L'extrême technicité du sujet recouvre une réalité grave et prégnante pour les entreprises, les citoyens et les magistrats.
Les frais de justice payés sur le budget de la Justice, sur lesquels porte exclusivement notre enquête, émanent à 60 % de prescriptions d'officiers de police judiciaire. Quelques frais de police scientifique et technique sont pris en charge par le programme 176 Police nationale et le programme 152 Gendarmerie nationale. Ils ne subissent donc pas les particularismes du régime des frais de justice que je viens d'évoquer, les préservant ainsi d'une contagion malheureuse.
L'annulation des autorisations d'engagement à hauteur de 140 millions d'euros est-elle une mesure technique ? Jusqu'à présent, le budget prévoyait des engagements globaux complètement approximatifs, sans lien établi avec des mémoires de frais. Pour mettre de l'ordre, il a été décidé de supprimer les 140 millions d'engagements correspondant au flux 3 parce qu'on ne savait pas les rattacher. Ce n'est évidemment pas un progrès.
Parce qu'il ne parvient pas à suivre les engagements, le ministère, au lieu de tenir une comptabilité d'engagement, adopte une gestion en flux 4, qui implique que l'engagement et le paiement sont concomitants. Dans un tel système, dès lors que le suivi en amont des engagements ne peut pas être assuré, ceux-ci ne sont plus considérés comme engagements, ce qui ne contribue pas à dissiper l'opacité. L'argument de la mesure technique me semble se heurter à la réalité que nous décrivons dans le rapport.
Madame Louwagie, je ne suis pas en mesure de vous répondre précisément sur le stock de créances anciennes – on ne peut pas calculer le stock en soustrayant les paiements au montant total des engagements, comme le veut la LOLF. La Cour estime cependant que ce stock représente au bas mot la moitié des dépenses de frais de justice, qui s'élèvent à 500 millions d'euros par an. Comme l'a dit l'un d'entre vous, cela revient à pousser une boule de neige devant soi : l'acquittement des dépenses du stock empêche de payer les frais de justice de l'année en cours. Dans certaines juridictions, près de 60 % des frais payés en 2014 le sont au titre de mémoires très anciens, avec pour conséquence de laisser la dette de l'année continuer de s'accumuler.
Quant au risque de double paiement, il est évalué par le ministère de la Justice à 15 millions d'euros environ. Pour en savoir plus, il faudrait, tel un bénédictin, aller de juridiction en juridiction et vérifier chaque dossier.
Les délais s'additionnent, depuis la réalisation de la prestation jusqu'à la présentation du mémoire – que certaines entreprises choisissent de retarder en connaissance de cause –, puis l'enregistrement de ce dernier ou son oubli dans un tiroir pendant de nombreuses années. Il faut absolument mettre en place un régime de prescription des mémoires de frais de justice plus rigoureux pour éviter le paiement en 2014 de frais datant de 2006.

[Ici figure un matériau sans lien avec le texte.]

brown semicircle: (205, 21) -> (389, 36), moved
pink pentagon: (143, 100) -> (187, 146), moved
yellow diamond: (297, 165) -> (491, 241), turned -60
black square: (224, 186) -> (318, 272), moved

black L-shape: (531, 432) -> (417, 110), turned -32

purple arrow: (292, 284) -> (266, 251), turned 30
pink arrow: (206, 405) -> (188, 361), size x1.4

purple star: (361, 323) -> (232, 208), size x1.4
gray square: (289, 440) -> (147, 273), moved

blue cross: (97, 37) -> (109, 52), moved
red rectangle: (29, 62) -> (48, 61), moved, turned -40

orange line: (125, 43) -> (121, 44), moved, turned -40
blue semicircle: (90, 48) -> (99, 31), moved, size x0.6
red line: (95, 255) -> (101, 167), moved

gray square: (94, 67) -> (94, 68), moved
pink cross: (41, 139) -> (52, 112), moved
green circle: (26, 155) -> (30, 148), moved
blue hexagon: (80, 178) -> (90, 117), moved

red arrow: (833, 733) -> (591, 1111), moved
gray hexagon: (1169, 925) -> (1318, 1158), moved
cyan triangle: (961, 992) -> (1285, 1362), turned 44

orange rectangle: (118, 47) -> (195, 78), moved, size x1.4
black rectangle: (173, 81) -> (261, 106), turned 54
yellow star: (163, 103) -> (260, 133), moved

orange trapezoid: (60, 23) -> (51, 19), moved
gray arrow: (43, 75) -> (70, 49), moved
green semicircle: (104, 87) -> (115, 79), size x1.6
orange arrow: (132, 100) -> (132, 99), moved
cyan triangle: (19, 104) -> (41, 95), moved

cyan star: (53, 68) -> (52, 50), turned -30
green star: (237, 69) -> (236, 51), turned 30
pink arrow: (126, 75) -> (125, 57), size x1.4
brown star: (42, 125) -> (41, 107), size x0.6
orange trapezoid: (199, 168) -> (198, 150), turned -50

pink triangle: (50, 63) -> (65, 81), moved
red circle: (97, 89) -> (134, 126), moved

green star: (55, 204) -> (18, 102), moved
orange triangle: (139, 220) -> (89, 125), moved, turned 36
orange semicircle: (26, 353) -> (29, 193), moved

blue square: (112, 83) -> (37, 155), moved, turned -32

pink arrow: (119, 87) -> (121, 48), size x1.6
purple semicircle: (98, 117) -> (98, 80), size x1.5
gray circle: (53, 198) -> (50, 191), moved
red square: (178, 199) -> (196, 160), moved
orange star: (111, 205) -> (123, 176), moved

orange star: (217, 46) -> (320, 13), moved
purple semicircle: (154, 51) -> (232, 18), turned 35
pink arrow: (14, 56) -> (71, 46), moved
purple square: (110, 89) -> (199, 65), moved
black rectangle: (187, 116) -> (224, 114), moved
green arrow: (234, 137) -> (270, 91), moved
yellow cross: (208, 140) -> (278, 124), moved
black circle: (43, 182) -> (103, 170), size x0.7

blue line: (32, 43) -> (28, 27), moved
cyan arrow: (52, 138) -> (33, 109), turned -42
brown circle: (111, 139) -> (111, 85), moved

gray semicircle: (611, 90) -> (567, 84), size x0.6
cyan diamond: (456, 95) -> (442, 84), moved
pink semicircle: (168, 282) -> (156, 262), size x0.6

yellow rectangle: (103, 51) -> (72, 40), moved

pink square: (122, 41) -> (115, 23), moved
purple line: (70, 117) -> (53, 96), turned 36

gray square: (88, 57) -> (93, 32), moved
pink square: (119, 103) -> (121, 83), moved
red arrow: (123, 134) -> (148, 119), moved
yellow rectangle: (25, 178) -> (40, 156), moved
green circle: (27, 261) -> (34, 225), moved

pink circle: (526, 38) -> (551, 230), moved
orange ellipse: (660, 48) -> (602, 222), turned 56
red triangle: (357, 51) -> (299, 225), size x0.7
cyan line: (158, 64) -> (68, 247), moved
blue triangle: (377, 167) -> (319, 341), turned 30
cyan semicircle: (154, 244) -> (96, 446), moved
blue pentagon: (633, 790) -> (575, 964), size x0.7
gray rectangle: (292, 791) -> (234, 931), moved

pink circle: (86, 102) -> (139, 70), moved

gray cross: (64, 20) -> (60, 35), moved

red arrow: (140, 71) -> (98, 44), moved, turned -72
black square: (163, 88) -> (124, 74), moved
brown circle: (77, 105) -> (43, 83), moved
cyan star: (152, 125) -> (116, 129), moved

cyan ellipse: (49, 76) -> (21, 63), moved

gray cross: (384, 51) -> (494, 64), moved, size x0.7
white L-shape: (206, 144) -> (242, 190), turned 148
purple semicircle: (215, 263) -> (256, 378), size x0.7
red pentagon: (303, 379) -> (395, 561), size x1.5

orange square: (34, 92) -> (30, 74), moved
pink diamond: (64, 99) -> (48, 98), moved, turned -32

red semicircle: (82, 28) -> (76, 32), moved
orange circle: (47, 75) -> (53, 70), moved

Les frais de justice recouvrables aujourd'hui relèvent principalement des procédures civiles. Le fonctionnement actuel ne permet pas de connaître le taux de recouvrement. Certaines juridictions ont pris des initiatives pour améliorer le suivi du recouvrement, mais le système n'est guère gratifiant pour les chefs de juridiction puisque les frais récupérés alimentent les recettes du budget général de l'État. Nous pensons qu'il y a, en la matière, une marge de progression à exploiter. Nous ne proposons pas de mettre en place un mécanisme de rétablissement de crédits au bénéfice de chaque juridiction, mais de réfléchir à un mécanisme d'incitation.
S'agissant de la mise en recouvrement des frais de justice pénale, un autre système que celui que nous connaissons peut être envisagé pour lutter contre l'inflation des frais. Sans aller jusqu'à une justice à l'anglo-saxonne, la partie déboutée pourrait être mise à contribution sur décision du juge.